Once some one has a right, it becomes harder to take it away. Whether those without that right have to be given it is a separate issue.

The California SCOTUS ruled it unconstitutional under the California Constitution, hence amending the constitution.

If the US SCOTUS rules that all such bans on SSM where illegal, then no state could have such a ban. However, that is not the only way they could rule while overturning Prop 8 and finding with the lower courts.
 
It really is sad when the people speak activist judges can overrule their will.

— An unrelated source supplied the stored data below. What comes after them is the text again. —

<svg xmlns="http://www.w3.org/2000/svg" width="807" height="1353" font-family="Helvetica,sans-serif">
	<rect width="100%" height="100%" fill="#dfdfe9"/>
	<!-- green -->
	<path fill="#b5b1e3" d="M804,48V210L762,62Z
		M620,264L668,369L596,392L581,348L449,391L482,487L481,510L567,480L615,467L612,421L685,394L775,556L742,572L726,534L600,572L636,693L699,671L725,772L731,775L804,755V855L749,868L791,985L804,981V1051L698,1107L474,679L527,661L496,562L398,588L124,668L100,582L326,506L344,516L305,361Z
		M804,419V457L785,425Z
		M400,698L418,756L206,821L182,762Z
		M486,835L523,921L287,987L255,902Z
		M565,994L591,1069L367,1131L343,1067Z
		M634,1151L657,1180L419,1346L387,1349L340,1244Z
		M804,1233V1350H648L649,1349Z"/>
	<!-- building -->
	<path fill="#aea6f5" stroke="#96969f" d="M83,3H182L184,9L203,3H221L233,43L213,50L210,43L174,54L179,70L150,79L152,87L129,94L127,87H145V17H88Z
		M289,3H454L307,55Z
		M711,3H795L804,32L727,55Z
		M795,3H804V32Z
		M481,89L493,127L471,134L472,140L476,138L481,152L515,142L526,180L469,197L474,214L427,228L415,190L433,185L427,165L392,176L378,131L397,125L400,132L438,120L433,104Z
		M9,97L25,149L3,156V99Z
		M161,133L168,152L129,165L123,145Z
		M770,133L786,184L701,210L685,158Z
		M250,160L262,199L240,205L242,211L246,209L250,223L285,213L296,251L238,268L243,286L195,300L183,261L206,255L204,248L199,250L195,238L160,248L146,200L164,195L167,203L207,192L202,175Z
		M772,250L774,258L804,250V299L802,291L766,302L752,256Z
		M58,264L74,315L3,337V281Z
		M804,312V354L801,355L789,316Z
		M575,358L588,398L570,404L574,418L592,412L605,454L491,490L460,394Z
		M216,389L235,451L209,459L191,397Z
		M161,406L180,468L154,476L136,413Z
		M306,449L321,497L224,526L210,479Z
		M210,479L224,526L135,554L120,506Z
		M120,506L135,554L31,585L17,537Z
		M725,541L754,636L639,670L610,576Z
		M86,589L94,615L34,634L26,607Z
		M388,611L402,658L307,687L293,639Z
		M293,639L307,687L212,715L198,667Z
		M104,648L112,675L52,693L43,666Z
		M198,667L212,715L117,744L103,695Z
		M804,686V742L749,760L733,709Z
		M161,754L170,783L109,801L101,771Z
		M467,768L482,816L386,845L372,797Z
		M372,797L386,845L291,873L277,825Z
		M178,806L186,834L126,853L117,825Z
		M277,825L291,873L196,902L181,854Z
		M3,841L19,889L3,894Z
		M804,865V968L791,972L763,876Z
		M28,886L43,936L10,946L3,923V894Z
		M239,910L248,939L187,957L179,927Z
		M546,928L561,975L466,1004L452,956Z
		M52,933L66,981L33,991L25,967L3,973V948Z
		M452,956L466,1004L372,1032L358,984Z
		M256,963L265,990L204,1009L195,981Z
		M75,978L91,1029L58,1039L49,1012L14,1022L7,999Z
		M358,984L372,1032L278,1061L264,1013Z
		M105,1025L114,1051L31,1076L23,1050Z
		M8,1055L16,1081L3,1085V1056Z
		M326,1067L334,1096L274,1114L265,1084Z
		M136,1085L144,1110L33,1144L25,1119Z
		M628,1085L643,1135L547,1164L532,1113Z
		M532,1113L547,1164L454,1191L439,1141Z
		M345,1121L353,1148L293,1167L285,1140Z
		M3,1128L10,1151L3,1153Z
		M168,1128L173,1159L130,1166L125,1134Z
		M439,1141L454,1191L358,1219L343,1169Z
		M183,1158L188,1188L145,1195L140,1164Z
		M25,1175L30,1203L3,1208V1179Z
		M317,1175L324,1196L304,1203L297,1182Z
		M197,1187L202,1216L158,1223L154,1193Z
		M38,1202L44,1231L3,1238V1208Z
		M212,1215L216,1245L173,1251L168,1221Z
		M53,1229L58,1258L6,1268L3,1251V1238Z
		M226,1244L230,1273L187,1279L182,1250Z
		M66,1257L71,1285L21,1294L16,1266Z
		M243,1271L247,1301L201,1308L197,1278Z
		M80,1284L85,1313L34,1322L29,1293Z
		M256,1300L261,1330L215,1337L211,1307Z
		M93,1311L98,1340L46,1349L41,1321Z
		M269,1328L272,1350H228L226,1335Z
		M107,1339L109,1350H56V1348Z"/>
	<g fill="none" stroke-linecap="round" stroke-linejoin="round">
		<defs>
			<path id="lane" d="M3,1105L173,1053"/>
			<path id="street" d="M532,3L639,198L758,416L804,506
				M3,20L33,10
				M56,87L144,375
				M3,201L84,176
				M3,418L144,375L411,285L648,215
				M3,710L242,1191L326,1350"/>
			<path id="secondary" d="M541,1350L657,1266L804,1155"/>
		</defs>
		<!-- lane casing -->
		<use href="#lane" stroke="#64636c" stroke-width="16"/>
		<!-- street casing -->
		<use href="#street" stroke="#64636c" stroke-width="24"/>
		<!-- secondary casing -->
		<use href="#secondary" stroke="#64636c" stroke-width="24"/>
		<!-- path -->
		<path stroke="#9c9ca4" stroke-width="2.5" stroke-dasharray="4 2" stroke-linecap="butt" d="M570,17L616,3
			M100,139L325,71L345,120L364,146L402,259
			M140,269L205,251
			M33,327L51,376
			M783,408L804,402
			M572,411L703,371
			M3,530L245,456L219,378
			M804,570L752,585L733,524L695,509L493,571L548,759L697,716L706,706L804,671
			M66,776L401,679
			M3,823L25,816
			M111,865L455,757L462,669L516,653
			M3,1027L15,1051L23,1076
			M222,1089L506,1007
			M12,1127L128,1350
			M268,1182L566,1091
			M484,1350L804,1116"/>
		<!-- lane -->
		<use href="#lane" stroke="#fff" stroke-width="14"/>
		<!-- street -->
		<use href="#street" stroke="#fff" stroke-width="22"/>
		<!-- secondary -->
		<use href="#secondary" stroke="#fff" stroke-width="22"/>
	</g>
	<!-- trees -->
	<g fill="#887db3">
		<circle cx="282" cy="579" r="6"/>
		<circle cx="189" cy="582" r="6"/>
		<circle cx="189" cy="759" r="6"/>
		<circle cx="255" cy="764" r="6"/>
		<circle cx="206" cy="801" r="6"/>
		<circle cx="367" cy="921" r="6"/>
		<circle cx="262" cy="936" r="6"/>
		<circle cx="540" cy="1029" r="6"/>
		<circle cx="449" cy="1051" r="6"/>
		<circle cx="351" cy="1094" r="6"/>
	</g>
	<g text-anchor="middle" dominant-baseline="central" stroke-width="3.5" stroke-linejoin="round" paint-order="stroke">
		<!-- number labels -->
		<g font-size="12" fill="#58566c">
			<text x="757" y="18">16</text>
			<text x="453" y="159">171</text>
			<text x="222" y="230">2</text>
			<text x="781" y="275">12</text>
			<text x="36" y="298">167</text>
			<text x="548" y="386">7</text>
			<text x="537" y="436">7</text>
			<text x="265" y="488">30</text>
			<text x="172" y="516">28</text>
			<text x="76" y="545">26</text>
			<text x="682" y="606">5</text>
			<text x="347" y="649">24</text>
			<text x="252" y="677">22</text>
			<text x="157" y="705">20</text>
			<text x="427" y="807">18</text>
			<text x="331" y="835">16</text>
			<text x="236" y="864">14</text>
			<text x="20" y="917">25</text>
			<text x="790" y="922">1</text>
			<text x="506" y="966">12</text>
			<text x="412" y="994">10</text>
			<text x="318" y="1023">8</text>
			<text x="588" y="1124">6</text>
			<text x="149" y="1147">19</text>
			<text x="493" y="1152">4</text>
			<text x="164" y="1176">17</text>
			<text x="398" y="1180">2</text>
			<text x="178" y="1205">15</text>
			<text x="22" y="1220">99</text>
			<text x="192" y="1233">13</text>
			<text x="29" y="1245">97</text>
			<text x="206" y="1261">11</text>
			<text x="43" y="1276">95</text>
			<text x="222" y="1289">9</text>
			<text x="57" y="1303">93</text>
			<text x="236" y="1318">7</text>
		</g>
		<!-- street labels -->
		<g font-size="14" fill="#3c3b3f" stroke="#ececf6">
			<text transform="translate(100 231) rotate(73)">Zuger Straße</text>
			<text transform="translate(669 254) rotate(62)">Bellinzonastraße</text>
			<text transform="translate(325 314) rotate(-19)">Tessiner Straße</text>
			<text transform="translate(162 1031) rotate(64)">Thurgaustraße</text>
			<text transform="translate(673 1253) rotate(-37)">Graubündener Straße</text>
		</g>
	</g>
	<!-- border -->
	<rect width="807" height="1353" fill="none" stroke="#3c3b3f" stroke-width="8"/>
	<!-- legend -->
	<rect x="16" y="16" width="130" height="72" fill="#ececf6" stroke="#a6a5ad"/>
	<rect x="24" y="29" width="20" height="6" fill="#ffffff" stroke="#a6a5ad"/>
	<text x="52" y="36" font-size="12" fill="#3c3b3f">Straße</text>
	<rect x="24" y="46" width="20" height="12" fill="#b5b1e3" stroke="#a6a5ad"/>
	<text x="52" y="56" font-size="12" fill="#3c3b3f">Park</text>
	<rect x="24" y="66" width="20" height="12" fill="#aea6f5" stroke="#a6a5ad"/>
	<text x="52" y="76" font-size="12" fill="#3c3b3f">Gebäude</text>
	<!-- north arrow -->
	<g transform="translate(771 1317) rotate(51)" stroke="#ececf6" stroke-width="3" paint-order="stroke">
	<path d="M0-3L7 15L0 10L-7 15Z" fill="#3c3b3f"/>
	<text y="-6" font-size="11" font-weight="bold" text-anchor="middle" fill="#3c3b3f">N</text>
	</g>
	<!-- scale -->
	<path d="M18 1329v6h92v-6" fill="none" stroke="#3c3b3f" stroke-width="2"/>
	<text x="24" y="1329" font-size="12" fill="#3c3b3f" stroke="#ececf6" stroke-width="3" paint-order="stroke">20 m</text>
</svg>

That's partially because we are not a strict democracy, but rather a democratic republic. There will always be challenges of this nature and need to be, the majority cannot infringe upon the rights of the minority and we review cases as such. Perchance the SCOTUS will reverse it, but that is the process we have. The majority is not king.
 
If I were you pro gay marriage people I would not count my chickens on this issue. The 9th circuit court is the most liberal, left wing circuit court who have a huge portion of their decisions overturned by the SCOTUS which I predict will happen here by a 5-4 decision and all gay marriages in California will be voided.

It really is sad when the people speak activist judges can overrule their will.

Proof once again that activist judge = one who rules in a way you don't like. Come on NP, like last time, I dare you to show me where in the ruling you disagree with the judges reasoning. Will you accept the challenge this time, or will you avoid it again.